>>>>
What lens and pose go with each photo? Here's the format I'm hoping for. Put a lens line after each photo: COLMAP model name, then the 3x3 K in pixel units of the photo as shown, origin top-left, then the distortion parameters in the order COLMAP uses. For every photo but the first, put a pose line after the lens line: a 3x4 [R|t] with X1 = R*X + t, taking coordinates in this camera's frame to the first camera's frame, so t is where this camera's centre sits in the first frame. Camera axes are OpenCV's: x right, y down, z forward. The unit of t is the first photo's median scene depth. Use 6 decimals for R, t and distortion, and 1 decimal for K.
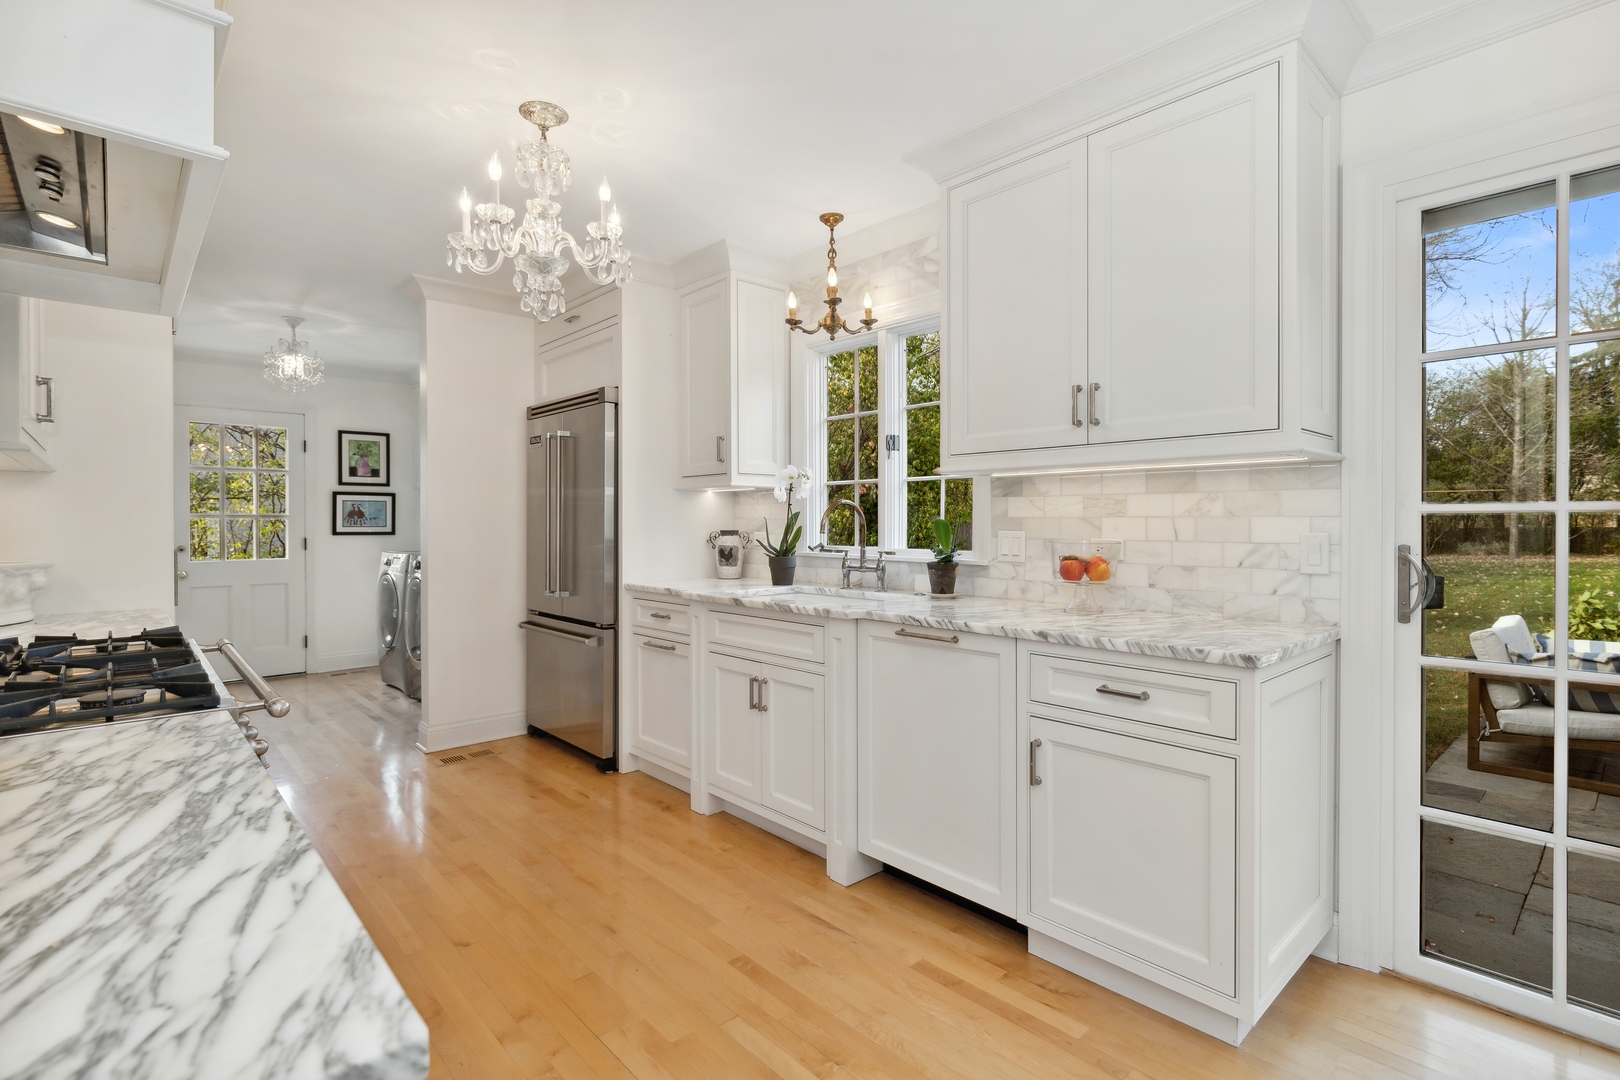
lens RADIAL K [[767.8, 0, 811.0], [0, 767.8, 530.4], [0, 0, 1]] dist [0.000719, 0.000098]
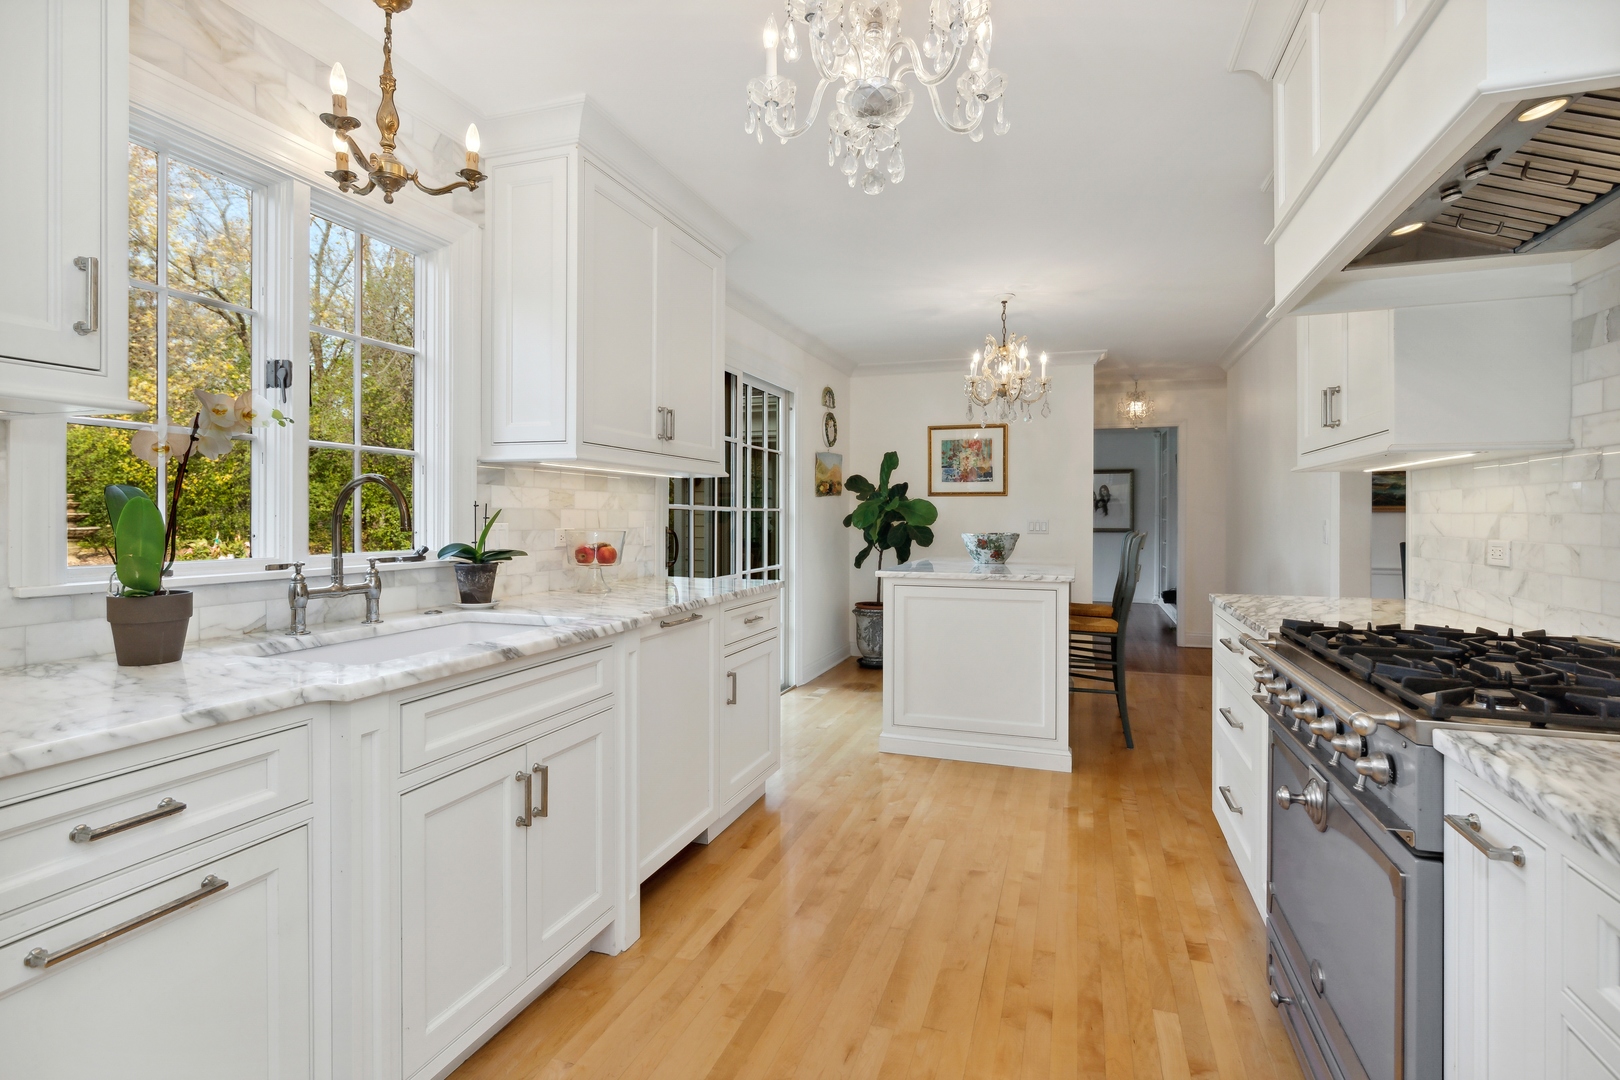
lens RADIAL K [[767.8, 0, 810.7], [0, 767.8, 526.1], [0, 0, 1]] dist [0.000719, 0.000098]
pose [[-0.481367, -0.010921, 0.876451, -0.745849], [0.007485, 0.999835, 0.016570, -0.008003], [-0.876487, 0.014536, -0.481206, 1.165695]]
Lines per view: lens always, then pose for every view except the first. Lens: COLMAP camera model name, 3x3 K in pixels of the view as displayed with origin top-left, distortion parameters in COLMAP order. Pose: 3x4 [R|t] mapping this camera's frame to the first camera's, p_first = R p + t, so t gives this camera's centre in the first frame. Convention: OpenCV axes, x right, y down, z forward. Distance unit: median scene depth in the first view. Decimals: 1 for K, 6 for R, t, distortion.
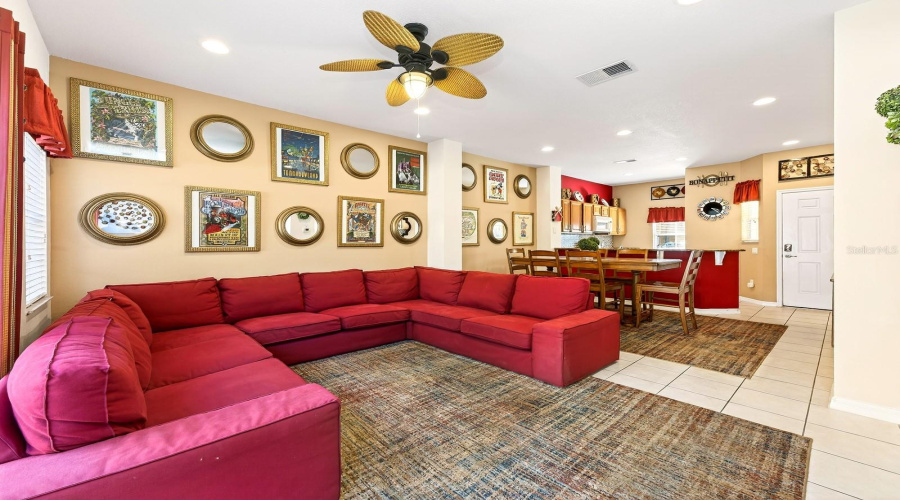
lens RADIAL K [[356.2, 0, 448.4], [0, 356.2, 241.3], [0, 0, 1]] dist [-0.002536, 0.002801]
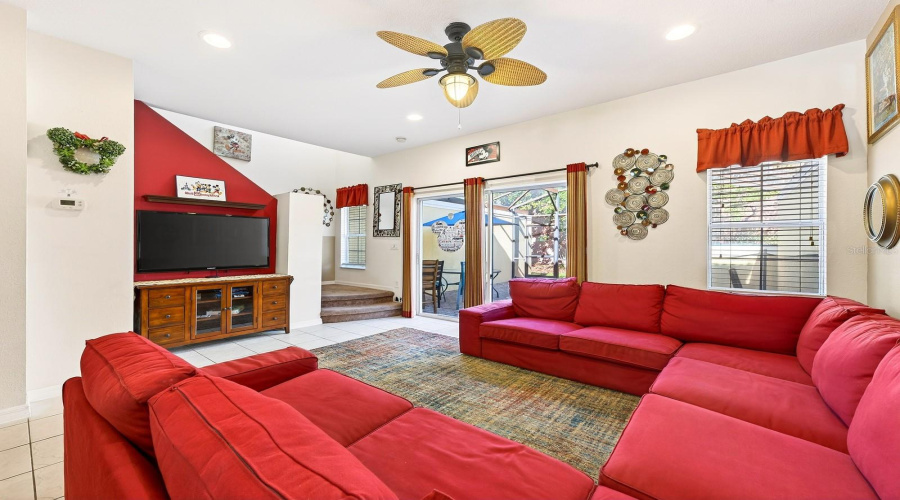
lens RADIAL K [[356.2, 0, 448.8], [0, 356.2, 248.7], [0, 0, 1]] dist [-0.002536, 0.002801]
pose [[-0.986860, 0.003323, -0.161545, 0.037787], [0.001306, 0.999920, 0.012595, -0.000172], [0.161573, 0.012218, -0.986785, 0.806416]]
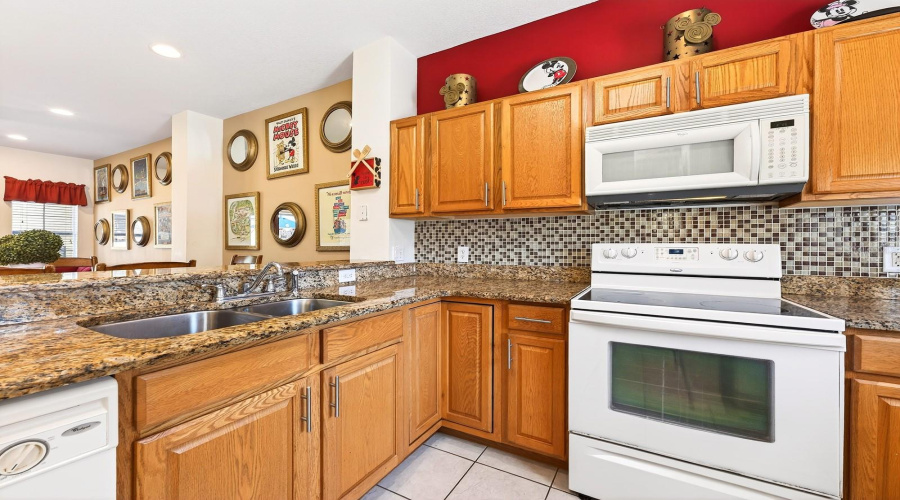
lens RADIAL K [[356.2, 0, 448.2], [0, 356.2, 248.5], [0, 0, 1]] dist [-0.002536, 0.002801]
pose [[0.310972, 0.004699, -0.950408, 0.803932], [-0.006385, 0.999976, 0.002855, 0.005659], [0.950398, 0.005181, 0.310994, 1.135256]]
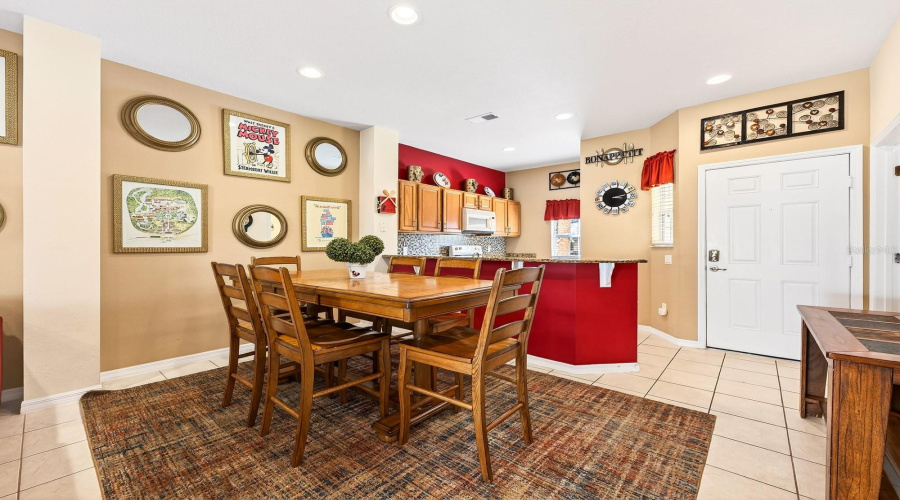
lens RADIAL K [[356.2, 0, 446.4], [0, 356.2, 244.0], [0, 0, 1]] dist [-0.002536, 0.002801]
pose [[0.992986, 0.001891, 0.118219, 0.391908], [-0.001639, 0.999996, -0.002230, -0.000104], [-0.118223, 0.002020, 0.992985, 0.412727]]
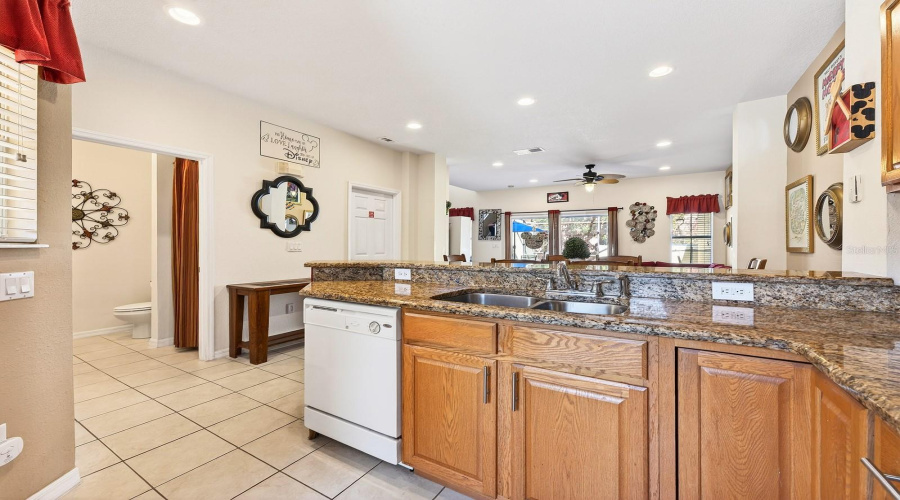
lens RADIAL K [[356.2, 0, 445.4], [0, 356.2, 243.6], [0, 0, 1]] dist [-0.002536, 0.002801]
pose [[-0.959277, -0.004597, -0.282430, 0.693300], [-0.003765, 0.999987, -0.003489, 0.003151], [0.282442, -0.002283, -0.959282, 1.329323]]
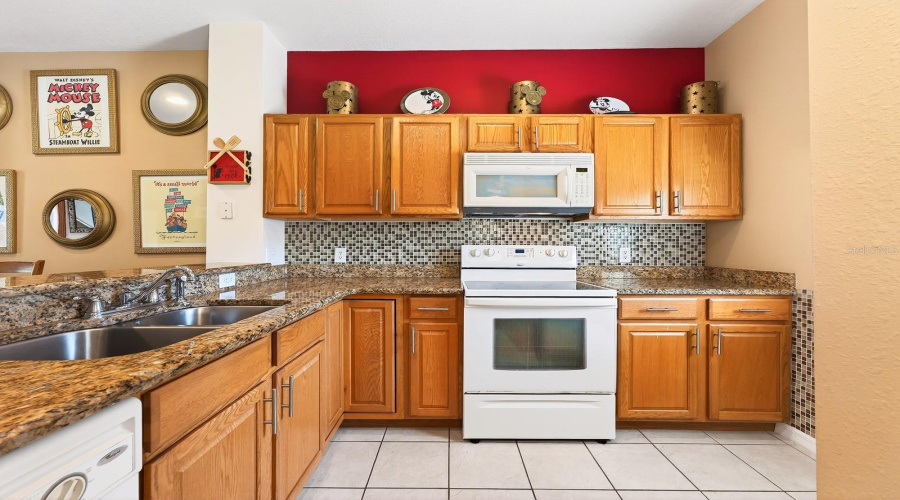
lens RADIAL K [[356.2, 0, 447.6], [0, 356.2, 248.0], [0, 0, 1]] dist [-0.002536, 0.002801]
pose [[0.735468, 0.000361, -0.677559, 0.797506], [-0.003108, 0.999991, -0.002840, 0.005670], [0.677552, 0.004194, 0.735463, 1.049013]]
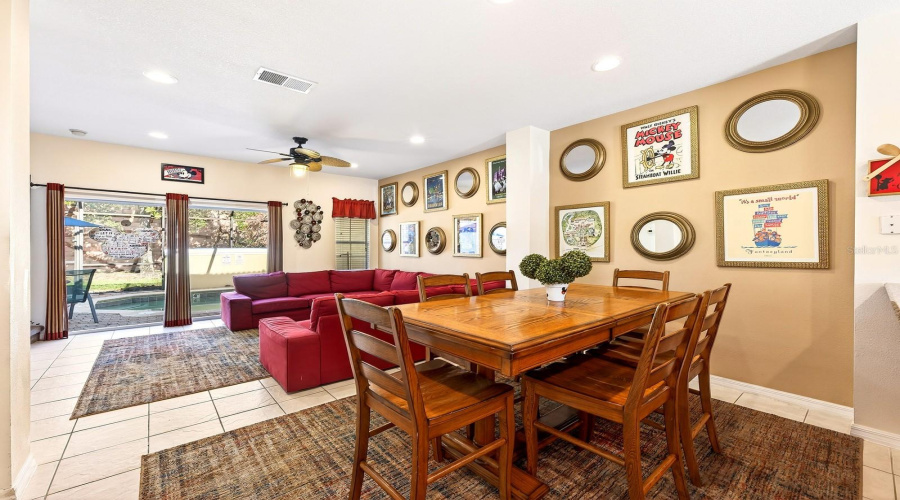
lens RADIAL K [[356.2, 0, 451.0], [0, 356.2, 245.6], [0, 0, 1]] dist [-0.002536, 0.002801]
pose [[-0.026195, -0.002332, -0.999654, 0.709463], [-0.003214, 0.999992, -0.002248, -0.014222], [0.999652, 0.003154, -0.026203, 0.751891]]
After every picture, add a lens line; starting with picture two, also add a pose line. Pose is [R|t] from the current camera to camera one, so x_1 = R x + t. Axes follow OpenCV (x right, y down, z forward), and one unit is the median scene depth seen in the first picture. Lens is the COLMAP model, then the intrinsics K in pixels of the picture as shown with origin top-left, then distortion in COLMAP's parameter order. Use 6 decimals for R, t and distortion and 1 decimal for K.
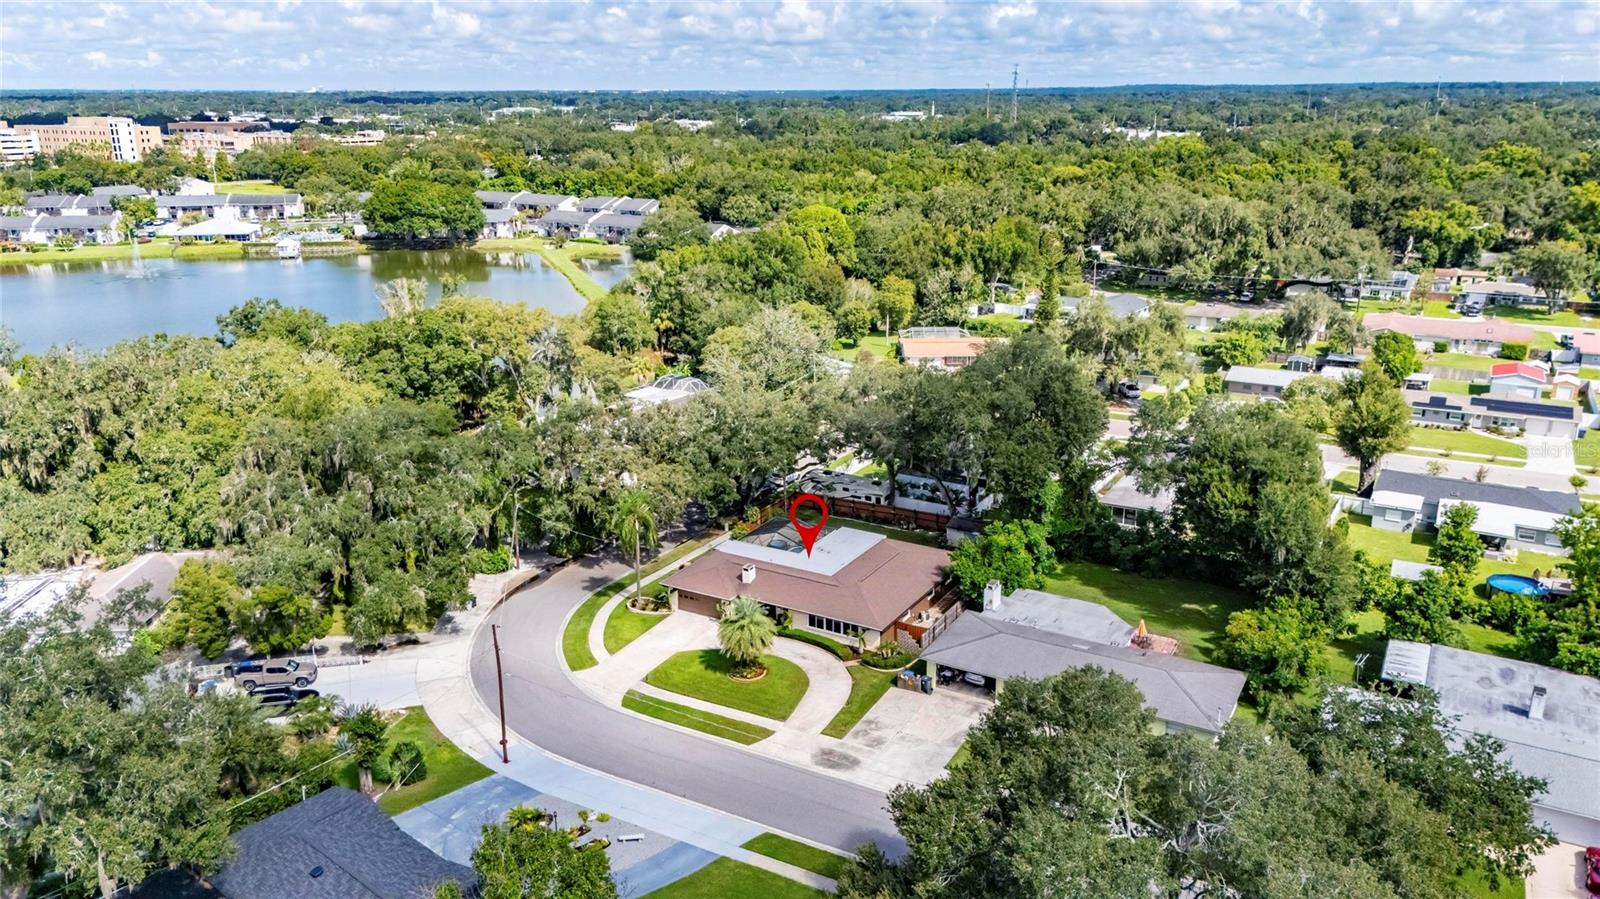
<<<<
▶ **Problem statement**
Put the lines from the one holding "Lines per view: lens" through the one holding "241.3], [0, 0, 1]] dist [-0.002536, 0.002801]", inclusive, into a JSON list of strings with one string per line and no blank lines. Leave the pictures out of the list.

▶ **Your solution**
[
  "Lines per view: lens always, then pose for every view except the first. Lens: COLMAP camera model name, 3x3 K in pixels of the view as displayed with origin top-left, distortion parameters in COLMAP order. Pose: 3x4 [R|t] mapping this camera's frame to the first camera's, p_first = R p + t, so t gives this camera's centre in the first frame. Convention: OpenCV axes, x right, y down, z forward. Distance unit: median scene depth in the first view. Decimals: 1 for K, 6 for R, t, distortion.",
  "lens RADIAL K [[356.2, 0, 448.4], [0, 356.2, 241.3], [0, 0, 1]] dist [-0.002536, 0.002801]"
]